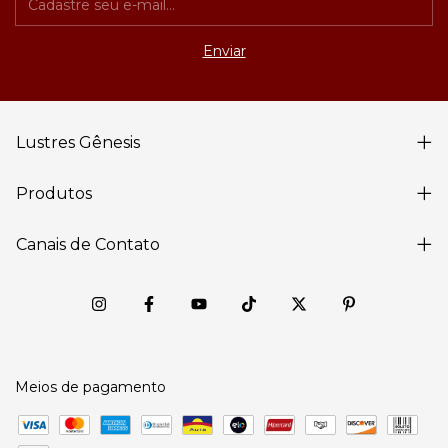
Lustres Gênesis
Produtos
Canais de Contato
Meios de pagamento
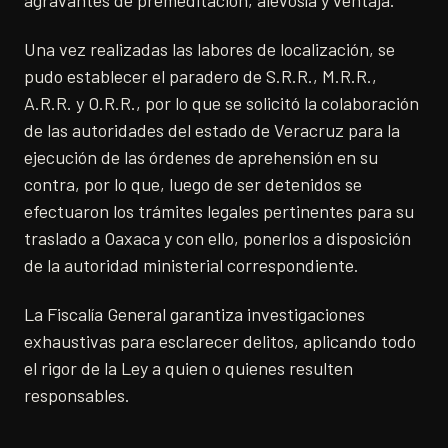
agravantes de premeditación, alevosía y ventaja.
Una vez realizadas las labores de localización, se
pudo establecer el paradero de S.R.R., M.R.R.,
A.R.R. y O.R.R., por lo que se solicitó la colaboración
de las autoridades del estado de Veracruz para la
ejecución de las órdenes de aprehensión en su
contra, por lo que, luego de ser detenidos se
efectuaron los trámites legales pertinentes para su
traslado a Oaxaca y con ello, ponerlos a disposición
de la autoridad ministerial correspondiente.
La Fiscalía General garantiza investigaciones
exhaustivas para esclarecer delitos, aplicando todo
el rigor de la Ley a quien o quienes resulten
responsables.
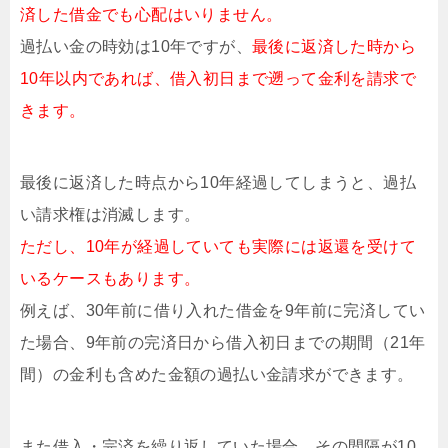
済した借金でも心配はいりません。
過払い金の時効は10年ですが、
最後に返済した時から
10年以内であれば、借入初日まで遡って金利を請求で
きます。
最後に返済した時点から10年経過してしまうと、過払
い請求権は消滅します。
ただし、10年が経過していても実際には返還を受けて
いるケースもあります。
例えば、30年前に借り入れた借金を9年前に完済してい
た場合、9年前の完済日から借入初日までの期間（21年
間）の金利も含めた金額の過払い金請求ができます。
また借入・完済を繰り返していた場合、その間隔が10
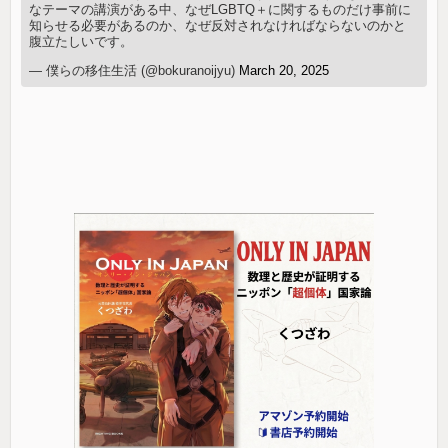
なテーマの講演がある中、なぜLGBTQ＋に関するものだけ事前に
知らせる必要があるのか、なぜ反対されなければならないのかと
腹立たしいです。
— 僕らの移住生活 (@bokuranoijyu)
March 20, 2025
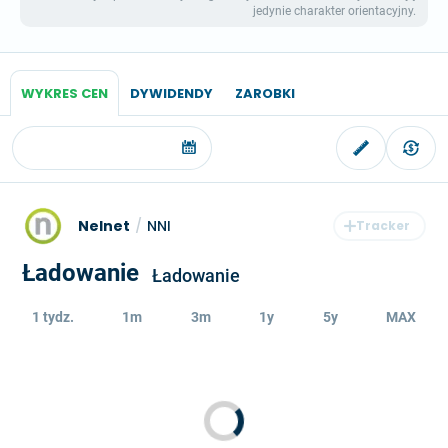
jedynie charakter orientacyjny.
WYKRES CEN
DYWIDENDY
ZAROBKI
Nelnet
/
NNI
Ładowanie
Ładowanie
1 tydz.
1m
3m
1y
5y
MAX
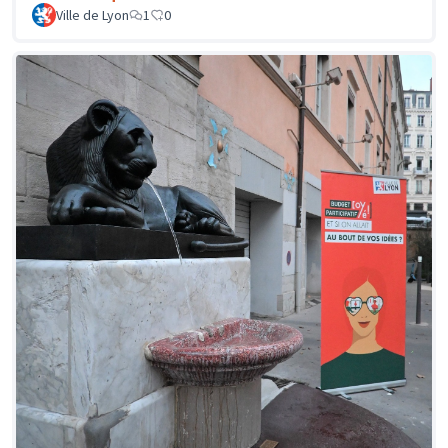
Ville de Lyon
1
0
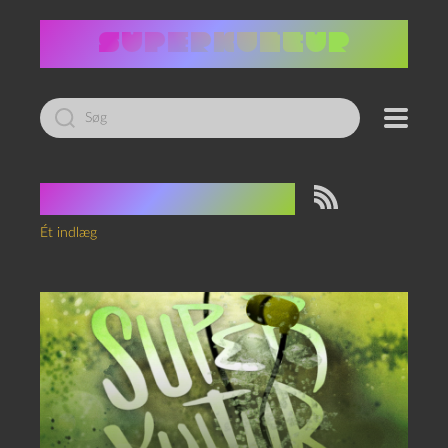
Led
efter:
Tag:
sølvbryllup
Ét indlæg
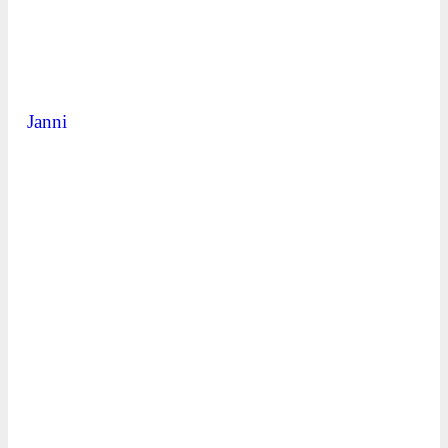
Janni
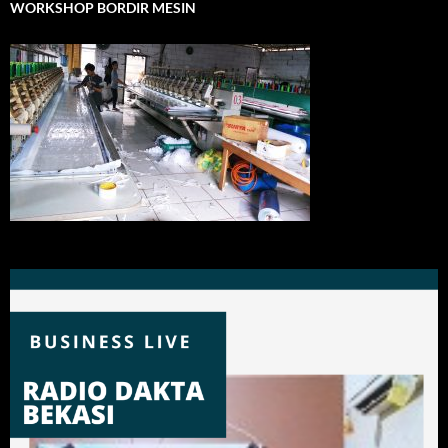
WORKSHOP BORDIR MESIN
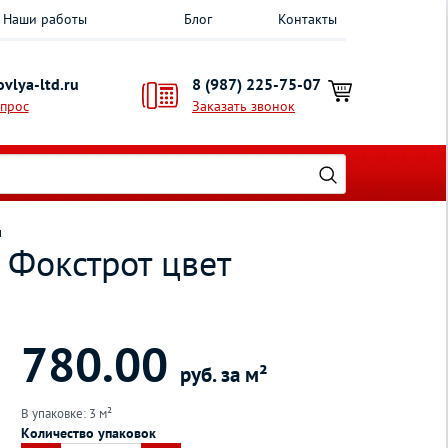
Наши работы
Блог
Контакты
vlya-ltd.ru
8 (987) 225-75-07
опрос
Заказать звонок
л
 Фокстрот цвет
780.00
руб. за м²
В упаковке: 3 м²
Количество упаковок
□ □ □ □ □
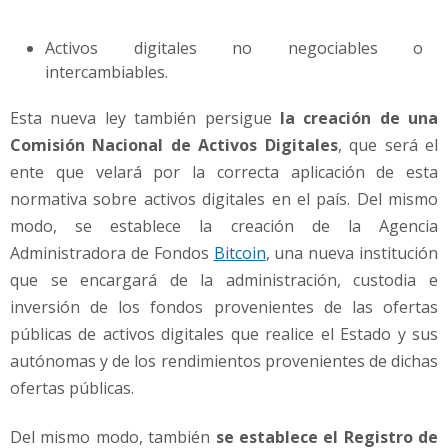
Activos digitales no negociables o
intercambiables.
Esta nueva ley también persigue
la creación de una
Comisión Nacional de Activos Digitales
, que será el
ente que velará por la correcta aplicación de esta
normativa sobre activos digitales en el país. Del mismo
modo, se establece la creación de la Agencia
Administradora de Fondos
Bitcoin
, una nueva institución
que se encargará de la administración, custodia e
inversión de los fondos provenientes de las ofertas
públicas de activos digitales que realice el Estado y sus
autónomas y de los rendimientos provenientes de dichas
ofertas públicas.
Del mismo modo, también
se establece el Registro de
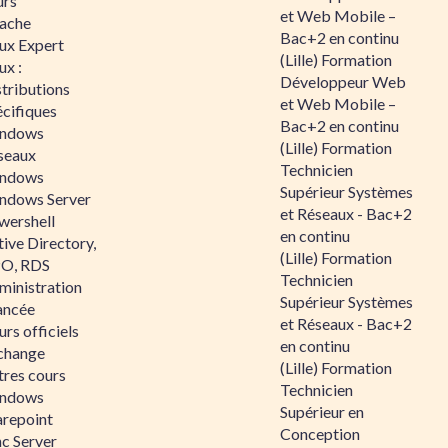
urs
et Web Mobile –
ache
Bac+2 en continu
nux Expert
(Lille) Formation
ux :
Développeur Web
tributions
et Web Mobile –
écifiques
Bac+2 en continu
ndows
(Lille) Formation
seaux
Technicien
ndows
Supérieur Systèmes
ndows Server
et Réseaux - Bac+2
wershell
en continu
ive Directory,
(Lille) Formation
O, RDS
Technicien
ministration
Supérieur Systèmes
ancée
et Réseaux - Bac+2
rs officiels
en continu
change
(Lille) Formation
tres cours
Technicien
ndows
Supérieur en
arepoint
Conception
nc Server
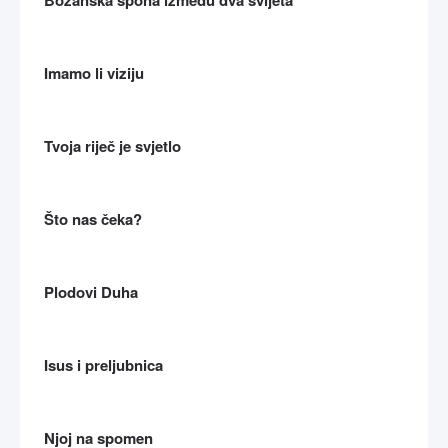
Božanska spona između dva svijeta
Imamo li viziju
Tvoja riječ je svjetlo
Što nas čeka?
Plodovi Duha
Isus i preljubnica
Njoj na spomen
□ □ □ □ □
[Your task]
If a line in the entries above holds "provenientes", include it in the count; report nothing but the resulting number.

[Completed exercise]
2